One of the most significant scientific revolutions to have taken place in the last 25 years and that touches the lives of us all, is the application of semiconductor diode technology. We are probably most aware of it at this time of Christmas, but equally just take it for granted – much to our loss and disadvantage. I speak of light emitting diodes – LEDs – those tiny electrical components that festoon our Christmas trees and streets and houses, creating a beauty and light that far exceeds the brightness and economy of conventional light bulbs.
Hilaire Belloc, in his poem Courtesy, describes three pictures, The Annunciation, The Visitation and The Coming of the Magi, hanging close by on a wall, presenting the virtue of courtesy in the mystery of the coming of the Christ Child. Courtesy taken to mean a gift, a kindness, a gesture, something done that far exceeds expectation of courtesy:
Of Courtesy, it is much less
Than Courage of Heart or Holiness,
Yet in my Walks it seems to me
That the Grace of God is in Courtesy.
On Monks I did in Storrington fall,
They took me straight into their Hall;
I saw Three Pictures on a wall,
And Courtesy was in them all.
The first the Annunciation;
The second the Visitation;
The third the Consolation,
Of God that was Our Lady’s Son.
The first was of St. Gabriel;
On Wings a-flame from Heaven he fell;
And as he went upon one knee
He shone with Heavenly Courtesy.
Our Lady out of Nazareth rode –
It was Her month of heavy load;
Yet was her face both great and kind,
For Courtesy was in Her Mind.
The third it was our Little Lord,
Whom all the Kings in arms adored;
He was so small you could not see
His large intent of Courtesy.
Our Lord, that was Our Lady’s Son,
Go bless you, People, one by one;
My Rhyme is written, my work is done.
It is the last two verses that my thoughts of those tiny lights and the coming of the Saviour of the world in the infant of Bethlehem come together.

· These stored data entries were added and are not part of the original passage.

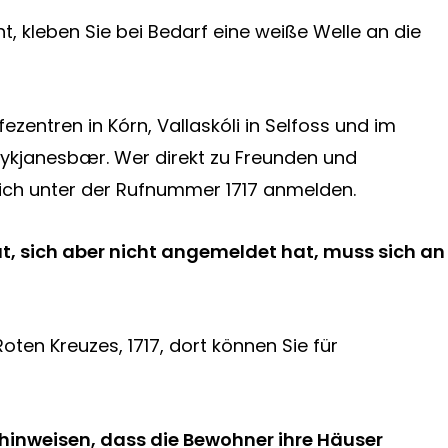
, kleben Sie bei Bedarf eine weiße Welle an die
ezentren in Kórn, Vallaskóli in Selfoss und im
ykjanesbær. Wer direkt zu Freunden und
ch unter der Rufnummer 1717 anmelden.
at, sich aber nicht angemeldet hat, muss sich an
Roten Kreuzes, 1717, dort können Sie für
hinweisen, dass die Bewohner ihre Häuser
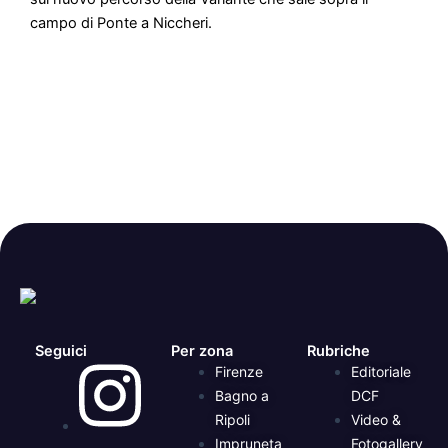
campo di Ponte a Niccheri.
Seguici
Per zona
Rubriche
Firenze
Editoriale
Bagno a
DCF
Ripoli
Video &
Impruneta
Fotogallery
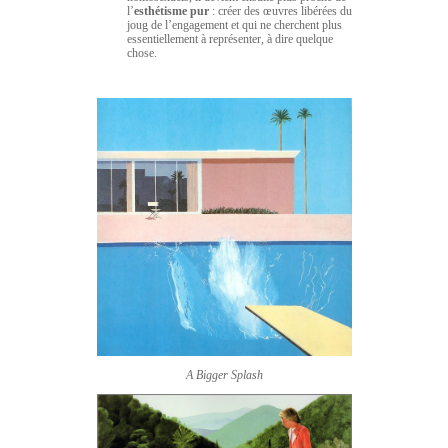
l’
esthétisme pur
: créer des œuvres libérées du
joug de l’engagement et qui ne cherchent plus
essentiellement à représenter, à dire quelque
chose.
A Bigger Splash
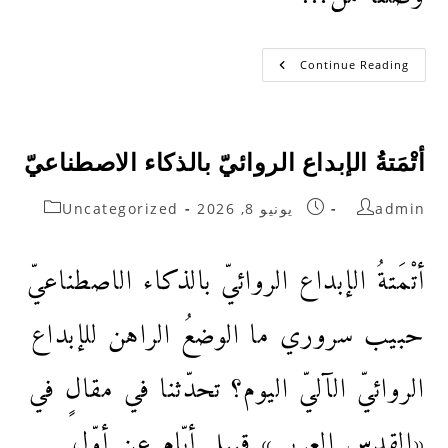
Continue Reading
أتْمَتةُ الإبداع الروائيّ بالذكاء الاصطناعيّ
admin
يونيو 8, 2026
Uncategorized
أتْمَتةُ الإبداع الروائيّ بالذكاء الاصطناعيّ
حبيب سروري ما الوضعُ الراهن للإبداع
الروائيّ الآليّ اليوم؟ تحدّثنا في مقالٍ في
«القدس العربي» قبيل أيّام عن أوّل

Especially the lines, “He was so small, you could not see his large intent of courtesy.”
Our Lord that was Our Lady’s son. The prophets, and seers of old, proclaim a message that points to Christ as the light of the world, the greatest being John the Baptist, who is acknowledged by Jesus himself as being a lamp, a light and shining, but is only a witness to the light.
Small though he is, Jesus floods the world with the Father’s glory. Angels sing his praise, shepherds come in adoration. The nations bow down in homage for this tiny child. The light of the world is the child born as Isaiah prophesied, the one called Wonderful Counsellor, Mighty God, Everlasting Father, Prince of Peace, and whom Simeon recognised as a light for revelation to the Gentiles and for glory to your people, Israel.
As we look upon each of those tiny lights this Christmas, may they remind us of the tiny child and the immeasurable intent of courtesy, the gracious gift of God for all people, that dispels the darkness of this world’s deeds and gives us the hope to live our lives in the radiant love of God, our Lord.
That was Our Lady’s son. Go bless you people, one by one.